Sunday, April 26, 2015

How much of the Gospel can we know without the Bible?‏

How much of Christianity can we demonstrate to be true WITHOUT even opening the Bible? (And thus evading fruitless debates on inerrancy, foolish chatter about "blind faith," etc?) I would suggest at least the following 26 points:

(1) God

(2) Universal moral truths.

(3) General human depravity.

(4) Miracles.

(5) Something happens after death.

(6) Sacrifice is a central to the human psyche.

(7) The concept of a Messiah, Savior, Sage, "true guru" is also universal, often connected with the idea of sacrifice.

(8) The ultimately true philosophy is likely to be one that integrates truth from within many different systems into
a systematic and unified whole. (How Jesus Passes the Outsider Test.)

(9) Human beings are self-deceptive and prone to deny their mortality and their sin.

(10) Creation is good.

(11) Men and women are meant to complement one another. (I won't ask for compliments, but of course appreciate any of those from the opposite sex, too. : - ) )

(12) Children ought to have parents of both genders.

(13) Discipline and love are both good for young people, along with heroic examples and stories.

(14) Love is the greatest commandment.

(15) Many false prophets will come.

(16) Lies are hateful things.

(17) Human beings are not fully determined by their ancestry or backgrounds, but can change in response to truth.

(18) Pride is the greatest sin.

(19) Government is inherently dangerous, given the sinful nature of human beings.
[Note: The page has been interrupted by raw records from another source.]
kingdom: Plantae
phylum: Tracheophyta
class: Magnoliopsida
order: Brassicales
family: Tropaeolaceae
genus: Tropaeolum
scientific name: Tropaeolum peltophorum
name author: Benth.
Therefore checks and balances, prophets and kings, are necessary.

(20) People invent idols because they have forgotten or left God behind, and prefer to create idols in their own images.

(21) Man is both the greatest and the most pitiful of creatures that walks God's green Earth.

(22) Given the paradoxical nature of man, ultimate, salvific truth must also be paradoxical.

(23) The universe had a Big Inning.

(24) Nature exhibits the glory of God, and was not made for man, though a space within nature was prepared for him. (I am reading Carl Sagan's Pale Blue Dot -- he confuses this badly.)

(25) Skepticism is useful, but paradoxical. One should be skepticism of truth claims, but also of skepticism itself.

(26) All empirical human knowledge comes from or through humans, and is therefore essentially historical in nature. It would not, therefore, be surprising to find that God reveals Himself historically.

Given that all these are true, we need not open our Bibles with so high a level of skepticism as we might otherwise.
We don't need a hole-in-one -- a good putt will do.  (And Jesus is the Tyger, Tyger, burning bright, in the forest of that night on the golf course -- the Tiger Woods, I mean.) 

1 comment:

Chavoux said...

Wow David, this wuite a list! How did you derive it? Because I surely would not have been able... maybe no's 1 - 5, 7, 10, 16, 20, 23- 24, 26.